I'm needing to create a truth table, and I really need to find a resource to explain how it works. I'll give an example of a problem. I have to create a truth table based on this: A*(B+AB)=AB So the truth table looks something like:
0 0
0 1
1 0
1 1 for A*(B+AB)=AB

How do I even begin to solve this? Are there any good resources that give a good explanation on what to do?

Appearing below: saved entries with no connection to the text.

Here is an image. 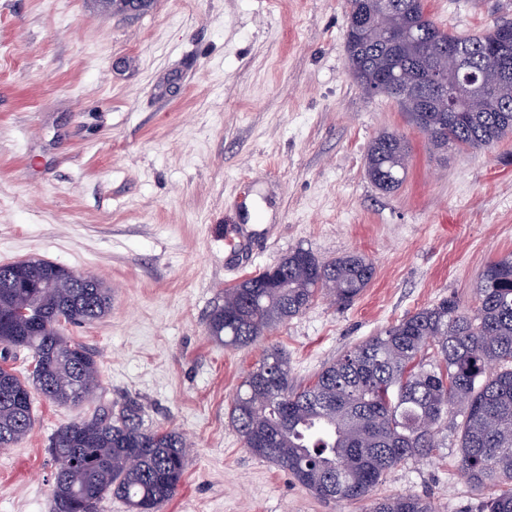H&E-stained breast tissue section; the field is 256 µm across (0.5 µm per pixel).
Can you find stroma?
Instances as JSON below:
<instances>
[{
    "label": "stroma",
    "instance_id": "obj_1",
    "mask_svg": "<svg viewBox=\"0 0 512 512\" xmlns=\"http://www.w3.org/2000/svg\"><path fill=\"white\" fill-rule=\"evenodd\" d=\"M458 35L512 20V0H427ZM346 0H0V264L44 259L96 277L112 307L63 326L98 364L78 406L35 396L34 428L0 450V512H52L58 428L137 398L146 425L189 444L183 484L158 512H371L400 494L473 512L456 475L458 425L434 459L405 461L369 497L322 500L243 448L236 392L269 347L305 386L417 309L475 305L485 264L512 252V137L486 152L434 150L392 99L367 96L345 51ZM384 131L412 161L385 193L364 157ZM366 255L357 302L327 299L245 348L211 341L226 288L296 247Z\"/></svg>",
    "mask_w": 512,
    "mask_h": 512
}]
</instances>
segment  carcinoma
<instances>
[{
	"label": "carcinoma",
	"mask_w": 512,
	"mask_h": 512,
	"mask_svg": "<svg viewBox=\"0 0 512 512\" xmlns=\"http://www.w3.org/2000/svg\"><path fill=\"white\" fill-rule=\"evenodd\" d=\"M424 50L402 44L391 51L376 27L347 26L348 68L369 95L404 72L430 93L441 72L447 89L481 82L478 109L433 112L421 128L433 148L489 149L512 134V77L501 78L492 58L493 25L484 35L457 36L430 23ZM415 127L420 102L392 96ZM411 147L383 132L370 143L367 173L381 191L399 189ZM284 280L266 287L259 272L224 289V304L207 319L209 337L226 347H247L299 316L320 297L353 304L372 281L373 263L361 253L322 262L298 247L277 262ZM24 276L43 287L32 296L0 288V318L15 335H0V450L22 441L34 420L36 391L58 404H80L93 391L97 361L85 347L61 336L58 315L73 325L103 318L111 309L108 288L44 259L24 261ZM477 305L453 299L421 308L327 364L315 380L292 385L288 358L266 350L234 398L230 420L243 447L283 469L313 495L334 501L366 497L400 463L429 458L441 447L442 422L461 408L458 470L482 489L477 512H512V253L489 261L476 284ZM31 353V371L19 376L15 351ZM434 359L428 361V351ZM264 435L268 446L253 447ZM54 462L53 512H97L107 495L131 512H156L182 485L187 445L173 429L145 425L143 407L128 398L117 412L103 410L59 428L50 438ZM372 512H432L416 495L382 498Z\"/></svg>",
	"instance_id": "cac0c4a2"
}]
</instances>
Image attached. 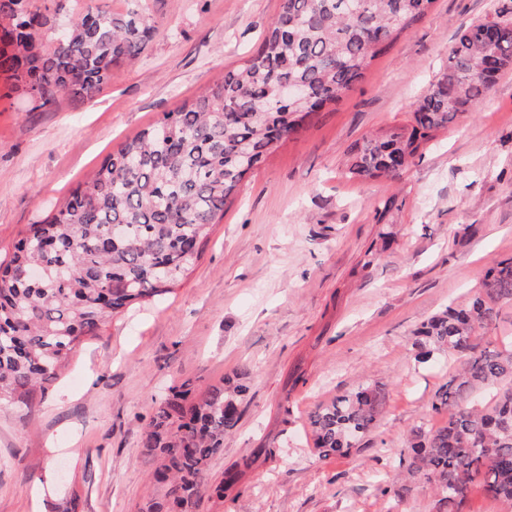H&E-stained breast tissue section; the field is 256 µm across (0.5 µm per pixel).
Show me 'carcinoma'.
Listing matches in <instances>:
<instances>
[{"mask_svg": "<svg viewBox=\"0 0 512 512\" xmlns=\"http://www.w3.org/2000/svg\"><path fill=\"white\" fill-rule=\"evenodd\" d=\"M433 0H280L256 51L198 96L125 140L56 212L21 232L0 263V404L31 410L87 336L144 301L173 292L200 257L211 227L247 175L318 113L337 104L372 62L419 21ZM47 16L30 0H0V74L32 102L93 96L112 66L132 62L154 32L148 15L87 9L49 46ZM512 70V23L488 16L462 26L437 81L407 123L350 149L347 173L396 179L421 146L456 124ZM512 302V258L491 267L464 302L414 331V359L445 354L460 365L400 449L410 478L433 487L443 512H464L480 489L512 502V336L481 347L499 306ZM249 385L239 374L197 396L189 384L156 403L143 434L154 491L138 512H196L227 483L207 479L224 434L240 420ZM384 388L364 384L318 405L314 450L343 455L375 427Z\"/></svg>", "mask_w": 512, "mask_h": 512, "instance_id": "carcinoma-1", "label": "carcinoma"}]
</instances>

Ok So I then did one more complicated that involves a NOT. ! indicates not

!(A*!B+!AB) = AB+!(A+B)

So I did C = A*!B D=!A*B then !(C+D) for the left side. My final answer for that side is

0 0 1  
0 1 0
1 0 0
0 0 1

So the right side is this
C = A * B D = A + B then C + !D so that looked like this

0 0 1
0 1 0
0 1 0
1 1 1

I think I'm getting it? :)

Answer 1

Edit: I put in some extra explanation given your comment (which is now deleted).

A and B are two boolean variables. For example, in a program, A might be firstTestOK and B might be secondTestOK. Each of A and B can be either true (1) or false (0).

A+B means A or B which is true if either A or B is true. A*B means A and B is is true only if both A and B are true.

All of the combinations for A, B are:

1. A is false and B is false
2. A is false and B is true
3. A is true and B is false
4. A is true and B is true

This can be written more compactly as a truth table as follows:

A B
0 0
0 1
1 0
1 1

What you've been asked to do is show A*(B+AB) is the same as AB. So, for each combination, we work out the left-hand-side, which is A*(B+AB) and the right-hand-side, which is AB:

A B C=A*B D=B+C A*D  = A*B
0 0  0     0     0      0
0 1  0     1     0      0  
1 0  0     0     0      0
1 1  1     1     1      1

so, looking at all of the combinations in the last two columns, we see that the results are the same, so AD=A(B+AB) is AB.

Since the left-hand-side is a little complicated, I did it in steps by breaking it up into pieces, by introducing C and D.